Well, this is just another creative plan to take money borrowed from China and give it to the bankers who have lost money after paying themselves bonuses for making bad investments.
But the people are starting to come down with bailout fatigue, especially after the most recent Geithner-approved AIG bonuses. Any more gaffes like this and Geithner may become too big a political albatross for Obama to carry. There is taxpayer revolt in the wind. So far it is only taking the form of anger--mostly by Obama's political opponents. When disillusionment hits Obama's supporters, then he will be in trouble. He can handle anger from opponents, but supporter disillusionment is his biggest danger. The ones not disillusioned will be the beneficiaries of the bailouts.

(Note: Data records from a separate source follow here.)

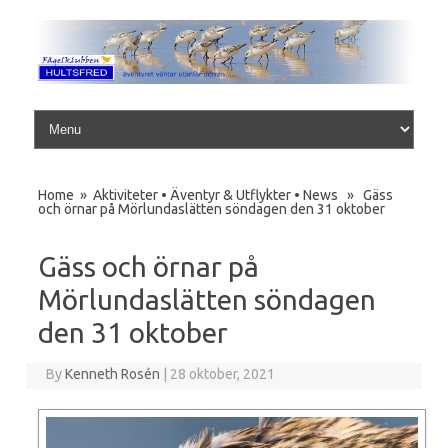
Skip to content
Home
»
Aktiviteter
•
Äventyr & Utflykter
•
News
» Gäss
och örnar på Mörlundaslätten söndagen den 31 oktober
Gäss och örnar på
Mörlundaslätten söndagen
den 31 oktober
By
Kenneth Rosén
|
28 oktober, 2021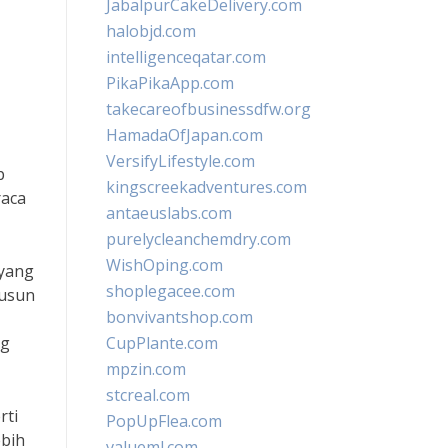
JabalpurCakeDelivery.com
halobjd.com
intelligenceqatar.com
PikaPikaApp.com
takecareofbusinessdfw.org
HamadaOfJapan.com
VersifyLifestyle.com
p
kingscreekadventures.com
raca
antaeuslabs.com
purelycleanchemdry.com
WishOping.com
 yang
shoplegacee.com
susun
bonvivantshop.com
ng
CupPlante.com
mpzin.com
stcreal.com
rti
PopUpFlea.com
ebih
valueml.com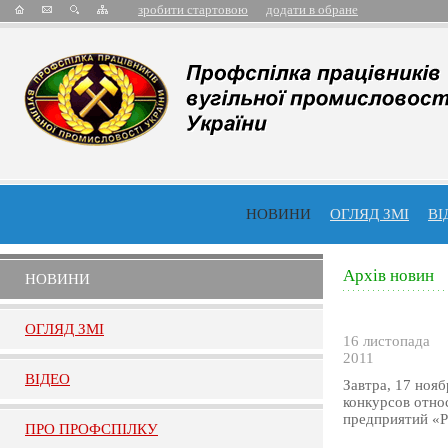
зробити стартовою
додати в обране
НОВИНИ
ОГЛЯД ЗМІ
ВІ
Архів новин
НОВИНИ
ОГЛЯД ЗМI
16 листопада
2011
ВIДЕО
Завтра, 17 ноя
конкурсов отно
предприятий «Р
ПРО ПРОФСПIЛКУ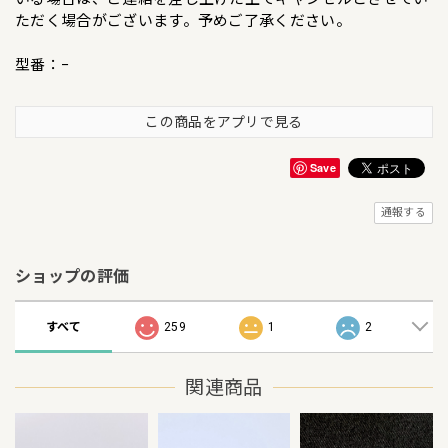
ただく場合がございます。予めご了承ください。
型番：−
この商品をアプリで見る
Save
通報する
ショップの評価
すべて
259
1
2
関連商品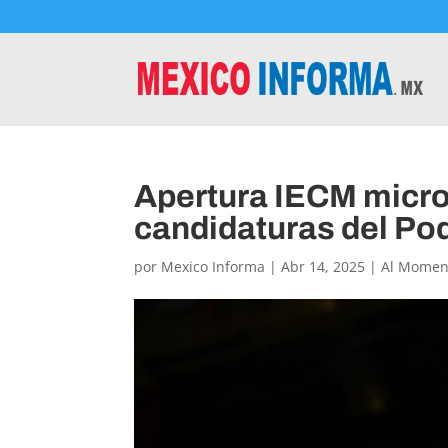
Apertura IECM micro
candidaturas del Pod
por
Mexico Informa
|
Abr 14, 2025
|
Al Momen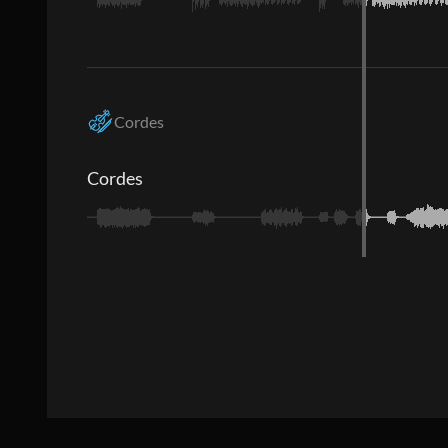
Cordes
Cordes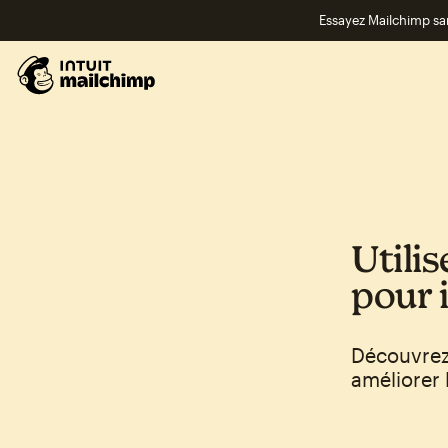
Essayez Mailchimp s
Utilis
pour 
Découvrez 
améliorer 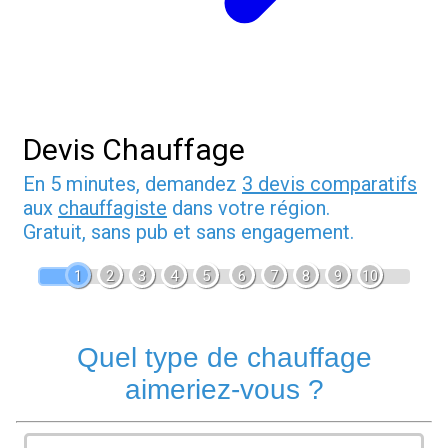
Devis Chauffage
En 5 minutes, demandez
3 devis comparatifs
aux
chauffagiste
dans votre région.
Gratuit, sans pub et sans engagement.
1
2
3
4
5
6
7
8
9
10
Quel type de chauffage
aimeriez-vous ?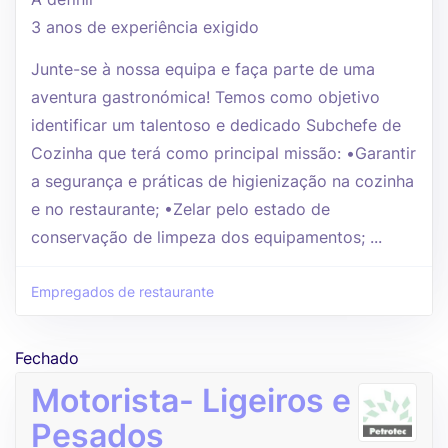
3 anos de experiência exigido
Junte-se à nossa equipa e faça parte de uma
aventura gastronómica! Temos como objetivo
identificar um talentoso e dedicado Subchefe de
Cozinha que terá como principal missão: •Garantir
a segurança e práticas de higienização na cozinha
e no restaurante; •Zelar pelo estado de
conservação de limpeza dos equipamentos; ...
Empregados de restaurante
Fechado
Motorista- Ligeiros e
Pesados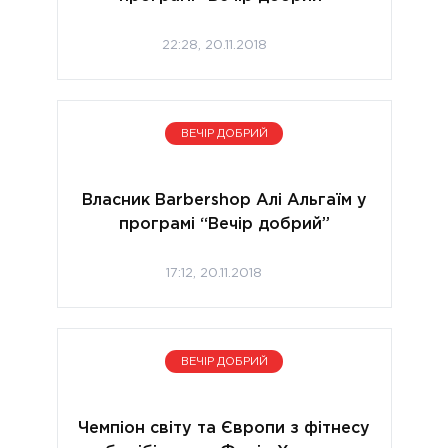
22:28, 20.11.2018
ВЕЧІР ДОБРИЙ
Власник Barbershop Алі Альгаїм у
програмі “Вечір добрий”
17:12, 20.11.2018
ВЕЧІР ДОБРИЙ
Чемпіон світу та Європи з фітнесу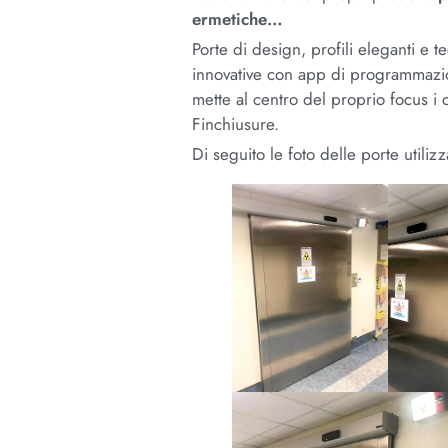
ermetiche…
Porte di design, profili eleganti e 
innovative con app di programmazio
mette al centro del proprio focus i 
Finchiusure.
Di seguito le foto delle porte utilizz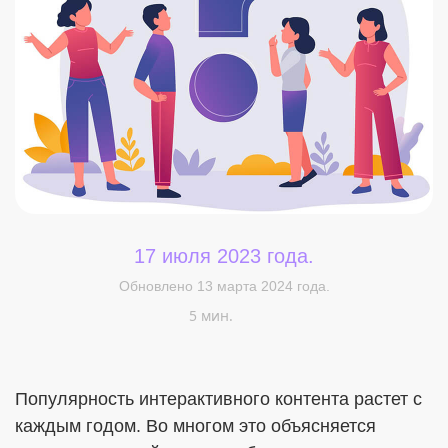
Меня интересует...
17 июля 2023 года.
Обновлено 13 марта 2024 года.
5 мин.
Популярность интерактивного контента растет с
каждым годом. Во многом это объясняется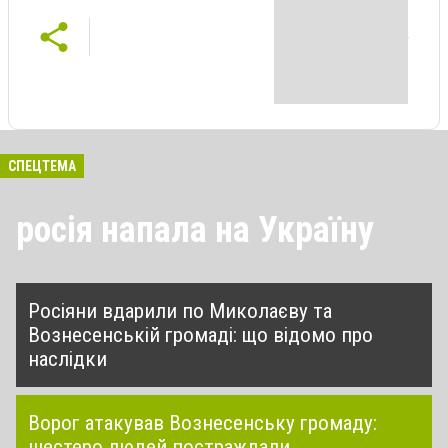
СПЕЦТЕМА
росія напала на Україну
Росіяни вдарили по Миколаєву та
Вознесенській громаді: що відомо про
наслідки
Ворог атакував Вознесенську громаду:
шестеро людей постраждали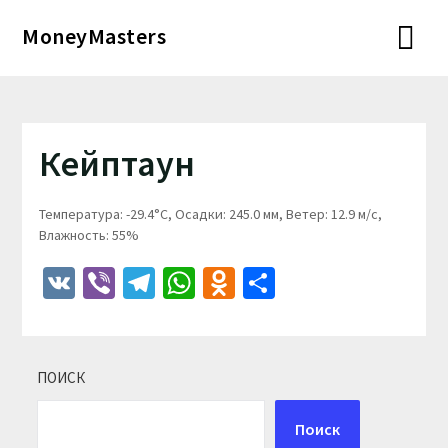
Перейти
MoneyMasters
к
содержимому
Кейптаун
Температура: -29.4°C, Осадки: 245.0 мм, Ветер: 12.9 м/с,
Влажность: 55%
VK
Viber
Telegram
WhatsApp
Odnoklassniki
Отправить
ПОИСК
Поиск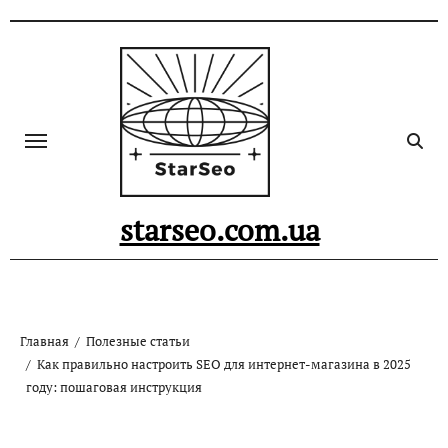
Skip
to
content
starseo.com.ua
Главная
Полезные статьи
Как правильно настроить SEO для интернет-магазина в 2025
году: пошаговая инструкция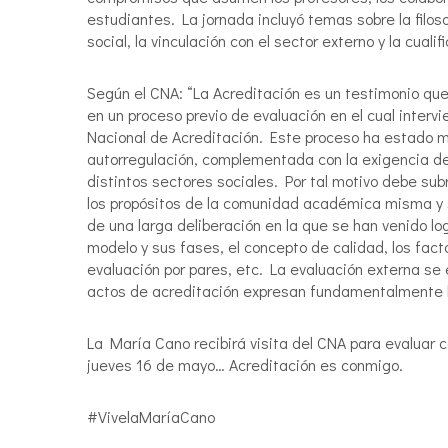
estudiantes. La jornada incluyó temas sobre la filoso
social, la vinculación con el sector externo y la cuali
Según el CNA: “La Acreditación es un testimonio que
en un proceso previo de evaluación en el cual interv
Nacional de Acreditación. Este proceso ha estado mu
autorregulación, complementada con la exigencia d
distintos sectores sociales. Por tal motivo debe su
los propósitos de la comunidad académica misma y s
de una larga deliberación en la que se han venido l
modelo y sus fases, el concepto de calidad, los fact
evaluación por pares, etc. La evaluación externa se
actos de acreditación expresan fundamentalmente la
La María Cano recibirá visita del CNA para evaluar c
jueves 16 de mayo… Acreditación es conmigo.
#VivelaMaríaCano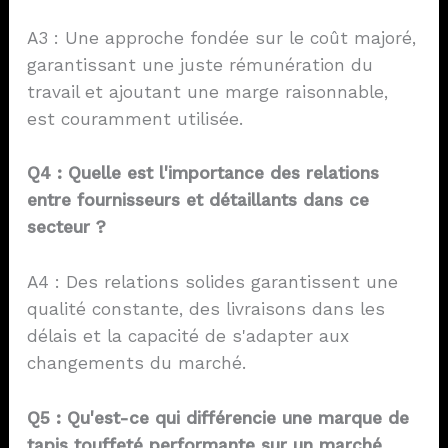
A3 : Une approche fondée sur le coût majoré,
garantissant une juste rémunération du
travail et ajoutant une marge raisonnable,
est couramment utilisée.
Q4 : Quelle est l'importance des relations
entre fournisseurs et détaillants dans ce
secteur ?
A4 : Des relations solides garantissent une
qualité constante, des livraisons dans les
délais et la capacité de s'adapter aux
changements du marché.
Q5 : Qu'est-ce qui différencie une marque de
tapis touffeté performante sur un marché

Back in January, I figured it would take a few months and a few bailout plans for this disillusionment to hit the public at large. There will always be enough people to give the bailouts a chance, but the public does not have enough patience to wait for these to work--and their impatience increases with each bailout-induced executive bonus.
Of course, I don't think that the bailouts would have worked anyway, because they are based on the theory that government can socialize private debt. At best, this course of action can only postpone the inevitable. Government financial gurus knew they could not do it all at once, because the figures would be so staggering that it would cause instant revolt. So they decided to institute trickle-down bailouts, a trillion here and a trillion there. And they divided up the bailouts between the government, the Treasury, and the Fed to confuse public perception.
This tactic has worked only because the people have been misled into believing that each bailout is the last one. The problem is that after four or five failed bailouts, the people are beginning to realize that the government is paying bailouts on the monthly installment plan. Is this like a huge 30-year public mortgage?
It is only a matter of time before the people become so angry that Congress begins to fear for its political life. The recent 90% tax on AIG bonuses is a good example of how fear can motivate Congress like no other emotion, and given them enough adrenalin to go from zero to sixty in 4.5 seconds.